_Selected passage:_
New rule requires FINRA firms to investigate applicants an verify registration information through public record searches.

In an attempt to streamline and clarify FINRA members’ obligations relating to background investigations, the Securities and Exchange Commission (SEC) has recently approved FINRA Rule 3110(e): Responsibility of Member to Investigate Applicants for Registration (the “Rule”).

The Rule becomes effective on July 1, 2015, and expands the background investigations that member firms are required to conduct on applicants. Most notable among the Rule’s requirements is a mandate that members adopt written background check procedures that include a national search of “reasonably available” public records as well as a clarification on the timing of the various background check and investigation requirements. The Rule also reiterates an existing requirement that members investigate the good character, business reputation, qualifications and experience of an applicant before registering the applicant with FINRA and encourages members to conduct the newly required public records search prior to filing the Form U4 as a best practice.

Background & Impetus to Rulemaking

FINRA’s Rule 3110(e) is actually based in part on previously existing rules, including NASD Rule 3010(e) and NYSE Rule 345.11. The Rule also incorporates previously existing requirements set forth on the Form U4 that continue to remain in place.1

1. NASD Rule 3010(e)

NASD Rule 3010(e) had previously imposed a responsibility and duty on members to ascertain by investigation the good character, business reputation, qualifications and experience of any person prior to making such a certification in the application of such person for registration with FINRA.

2. Form U4 Requirements

Prior to the Rule, language on the Form U4 imposed certain requirements on firms that continue to remain in place. This includes a requirement that firms take steps to verify the accuracy and completeness of the information provided on the Form U4, and a requirement that firms contact the applicant’s employers from the previous three years and have documentation on file with the names of the persons contacted and the date of contact.

_What is asked:_
Reproduce the text about FINRA Rule 3110(e) between "2. Form U4 Requirements" and "date of contact.", inclusive, swapping "three years" for "five years". The items after this point come from a different source than the text about FINRA Rule 3110(e).

_Given information:_
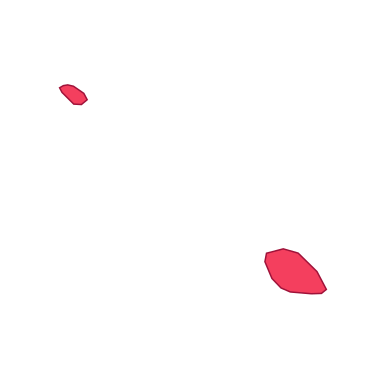 outline of São Tomé and Principe, rotated 286°
{"feature_id": "STP", "entity_name": "São Tomé and Principe", "entity_type": "country or territory", "adm_level": 0, "iso_a3": "STP", "parent_name": "Africa", "parent_adm1": "", "projection": "equal_earth", "projection_center": [6.965, 0.873], "detail": "fine", "context": "isolated", "style": "filled", "palette": "rose", "viewbox_px": 384, "rotation_deg": 286, "n_neighbors": 0, "source": "natural_earth", "source_scale": "50m", "svg_char_len": 426}
<svg xmlns="http://www.w3.org/2000/svg" viewBox="0 0 384 384"><g transform="rotate(286 192 192)"><path d="M149.9,334.1L135.4,348.0L130.2,344.4L127.1,334.8L123.0,314.0L124.3,304.0L130.9,292.7L145.1,281.3L153.7,280.5L162.5,295.4L162.5,310.9L149.9,334.1ZM257.0,60.8L251.8,65.8L245.6,61.6L243.9,54.1L251.9,39.6L255.7,36.0L258.8,39.0L260.7,43.0L261.0,48.9L257.0,60.8Z" fill="#f43f5e" stroke="#9f1239" stroke-width="1.5"/></g></svg>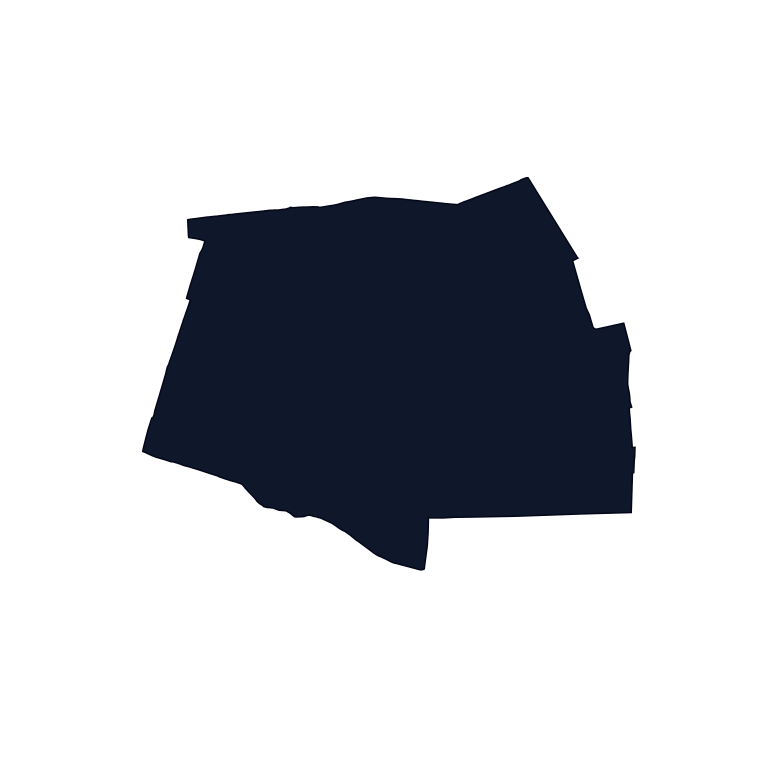 Rascaeti, Dâmbovita, Romania (Equal Earth projection), rotated 325°
{"feature_id": "2599482B15564462831456", "entity_name": "Rascaeti", "entity_type": "district", "adm_level": 2, "iso_a3": "ROU", "parent_name": "Romania", "parent_adm1": "Dâmbovita", "projection": "equal_earth", "projection_center": [25.264, 44.589], "detail": "fine", "context": "isolated", "style": "filled", "palette": "ink", "viewbox_px": 768, "rotation_deg": 325, "n_neighbors": 0, "source": "geoboundaries", "source_scale": "gbopen_adm2", "svg_char_len": 5835}
<svg xmlns="http://www.w3.org/2000/svg" viewBox="0 0 768 768"><g transform="rotate(325 384 384)"><path d="M512.8,631.1L532.9,604.2L536.5,599.4L536.9,599.5L537.7,599.9L545.2,590.1L548.1,586.8L553.3,579.8L550.9,578.5L556.3,569.4L560.4,562.2L565.6,553.8L568.2,549.1L570.6,545.1L571.2,544.3L573.6,545.0L575.3,539.8L577.2,536.7L579.4,532.8L581.4,528.3L583.2,524.5L584.7,522.2L590.4,514.6L596.9,506.4L600.9,501.1L603.6,498.7L605.4,498.2L615.3,471.7L588.9,460.7L587.6,457.9L589.7,451.5L591.9,445.1L593.1,438.0L598.4,422.3L609.2,391.2L615.1,392.1L614.9,391.6L620.3,297.6L619.1,296.8L616.4,296.0L613.8,295.4L613.0,295.3L612.2,295.3L611.4,295.3L607.7,294.4L603.3,293.3L601.2,292.9L599.9,292.6L598.6,292.0L596.7,291.7L595.1,291.3L594.3,291.0L590.3,289.9L588.6,289.5L586.0,288.8L574.6,285.9L567.0,283.9L564.6,283.4L559.7,282.2L556.9,281.5L553.9,280.6L552.8,280.4L551.6,280.2L551.3,280.1L550.8,279.9L549.9,279.7L549.0,279.6L548.3,279.5L547.7,279.4L547.1,279.1L546.4,278.7L545.1,277.6L543.5,276.3L541.6,274.7L540.2,273.5L538.8,272.3L537.3,271.1L535.6,269.5L533.7,267.9L531.6,266.1L529.3,264.1L527.4,262.4L525.3,260.7L523.9,259.4L522.1,257.9L520.1,256.2L518.2,254.5L516.8,253.2L515.7,252.3L513.9,250.8L512.7,249.7L511.0,248.2L509.4,246.9L508.3,245.9L507.3,245.0L506.5,244.3L505.9,243.7L505.2,243.1L504.8,242.7L503.6,241.8L502.8,241.1L501.8,240.4L500.8,239.6L499.9,238.8L499.2,238.4L498.6,237.9L497.8,237.3L496.8,236.6L495.7,235.7L495.0,235.3L494.4,234.7L493.8,234.2L493.3,233.9L493.0,233.7L492.8,233.5L492.1,232.9L483.7,225.8L480.8,224.1L480.5,223.9L479.2,223.2L477.8,222.4L476.5,221.7L474.5,220.8L474.2,220.7L472.4,219.9L468.9,218.4L466.9,217.5L464.6,216.6L463.2,216.0L460.3,214.7L457.9,213.5L456.5,212.9L456.4,212.8L453.5,211.8L448.8,210.2L444.9,208.5L443.1,207.6L440.9,206.5L434.8,203.6L432.2,202.2L431.9,202.0L432.0,201.7L431.3,200.9L429.9,199.9L427.8,198.3L424.5,196.2L421.2,194.1L419.5,192.9L416.9,191.2L414.9,190.0L413.2,189.0L412.0,188.4L411.5,187.9L411.1,187.6L410.8,187.5L410.3,187.2L409.7,186.8L409.3,186.2L409.0,185.8L408.8,185.6L408.6,185.5L408.0,185.5L407.5,185.5L406.9,185.4L404.6,184.6L403.5,184.2L401.8,183.2L400.7,182.6L399.7,182.1L398.0,181.3L396.8,180.6L395.8,180.0L395.2,179.5L394.3,178.8L393.1,178.2L392.1,177.5L390.9,176.8L390.2,176.3L390.0,176.1L389.8,176.0L389.0,175.6L388.6,175.4L388.4,175.3L387.7,174.9L387.0,174.6L386.9,174.5L386.3,174.2L385.5,173.7L384.8,173.4L384.6,173.3L383.5,172.7L383.2,172.5L382.2,172.0L381.6,171.6L381.3,171.5L381.0,171.3L379.7,170.6L378.4,169.8L376.7,168.9L375.5,168.2L375.0,167.9L373.7,167.2L372.4,166.5L371.9,166.2L370.9,165.7L370.3,165.3L370.2,165.3L369.7,165.0L368.7,164.4L368.0,164.0L367.1,163.6L366.0,162.9L364.8,162.3L363.1,161.3L362.0,160.7L361.7,160.6L361.2,160.3L361.0,160.1L360.1,159.7L358.9,159.0L358.3,158.7L357.3,158.2L357.1,158.1L356.8,157.9L356.7,157.9L356.3,157.7L355.8,157.4L355.3,157.1L355.0,156.8L354.6,156.6L354.4,156.4L353.9,156.1L353.3,155.9L353.1,155.8L352.0,155.2L351.3,154.9L350.3,154.4L349.7,154.1L349.2,153.8L348.2,153.2L347.0,152.6L346.4,152.3L345.3,151.7L344.0,151.0L343.5,150.8L342.8,150.3L342.2,149.9L340.8,149.2L340.2,148.8L339.9,148.7L338.6,147.9L337.5,147.4L336.9,147.0L336.5,146.8L336.0,146.5L335.0,145.9L333.6,145.1L333.1,144.9L331.7,144.2L330.2,143.4L329.4,143.0L328.7,142.6L327.2,141.8L326.4,141.5L324.8,140.6L324.5,140.4L324.0,140.2L322.4,139.3L321.2,138.7L320.5,138.3L319.6,137.8L318.8,137.5L318.5,137.4L317.7,137.0L317.4,136.9L310.1,148.4L308.1,151.7L308.1,152.0L308.2,152.3L309.7,153.5L310.5,154.3L310.7,154.6L311.4,155.1L312.1,155.9L312.7,156.4L313.7,157.4L315.1,158.9L315.4,159.2L315.8,159.6L317.1,161.1L317.6,161.8L318.8,163.4L319.4,164.1L319.1,164.3L314.8,167.7L313.8,168.5L310.9,170.2L309.2,170.8L307.6,171.8L305.2,173.8L302.0,176.3L295.7,181.4L289.9,185.9L281.2,192.6L271.4,200.5L273.6,204.0L268.4,207.9L258.6,215.0L256.5,216.4L256.4,216.6L256.1,216.7L255.9,216.9L254.6,218.0L254.2,218.3L253.7,218.6L253.4,218.8L244.5,225.5L243.7,226.0L236.7,231.5L229.3,236.9L219.3,244.1L217.8,245.0L216.3,245.8L213.5,248.2L210.9,250.6L210.6,250.8L191.9,265.8L191.7,265.9L184.8,271.4L181.0,274.4L177.8,277.5L175.1,279.1L174.9,279.1L174.3,278.7L173.8,279.0L172.8,279.9L172.1,280.3L170.9,281.2L170.2,281.8L169.6,282.3L168.6,283.0L167.3,284.0L164.3,286.3L163.7,286.8L162.8,287.6L161.9,288.3L161.8,288.5L158.4,291.3L157.4,292.2L150.9,297.8L150.7,298.0L148.3,300.2L147.9,300.5L147.7,300.8L147.9,301.3L148.7,302.4L148.9,302.7L153.1,309.9L154.8,312.4L155.6,313.7L156.4,314.5L157.9,316.4L160.9,320.1L163.3,323.3L165.0,325.6L166.4,326.6L169.3,330.2L171.8,333.6L172.7,335.2L174.7,337.6L177.4,340.7L178.8,342.7L181.4,345.9L185.2,350.9L189.2,356.3L193.0,361.3L195.5,364.6L195.4,364.9L197.7,368.1L199.1,370.1L203.1,375.4L206.0,378.8L209.8,383.9L210.2,384.9L210.5,387.0L210.7,390.4L211.3,394.8L211.9,398.5L212.3,401.2L212.7,404.1L212.7,407.1L213.4,410.3L214.8,413.7L215.2,415.5L217.2,417.9L219.9,420.1L220.1,420.3L222.0,422.0L223.7,424.5L225.8,427.4L229.5,430.4L231.0,431.7L231.9,433.5L232.9,435.8L233.6,438.0L234.1,440.0L234.7,441.6L236.3,442.9L240.9,445.8L242.7,446.8L245.0,447.4L246.9,448.1L248.7,449.7L250.4,452.0L253.3,455.0L253.5,455.3L253.5,455.6L255.0,457.1L258.8,463.6L261.4,468.0L263.3,473.0L264.7,476.9L266.2,480.2L267.6,482.6L269.7,488.6L270.8,492.6L271.8,496.2L272.8,498.6L278.7,516.5L278.8,516.8L279.0,517.4L279.4,518.3L279.8,519.3L279.9,519.6L280.1,520.0L281.1,522.0L281.4,522.5L282.1,523.3L282.4,523.7L283.0,525.0L285.0,528.3L285.7,529.7L286.8,531.8L287.4,533.0L287.9,533.9L288.7,535.2L289.0,535.5L289.2,535.9L289.4,536.2L289.8,536.7L290.0,536.9L290.2,537.0L306.6,556.4L306.8,556.7L307.4,557.2L308.1,557.7L308.9,558.1L309.3,558.3L309.8,558.4L310.9,558.6L313.3,555.9L326.7,541.3L335.0,530.9L343.6,519.2L355.4,527.5L365.9,534.0L372.2,538.3L382.2,545.1L413.7,566.3L419.8,570.3L470.5,603.2L512.8,631.1Z" fill="#0f172a" stroke="#020617" stroke-width="1.5"/></g></svg>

_Result below:_
2. Form U4 Requirements

Prior to the Rule, language on the Form U4 imposed certain requirements on firms that continue to remain in place. This includes a requirement that firms take steps to verify the accuracy and completeness of the information provided on the Form U4, and a requirement that firms contact the applicant’s employers from the previous five years and have documentation on file with the names of the persons contacted and the date of contact.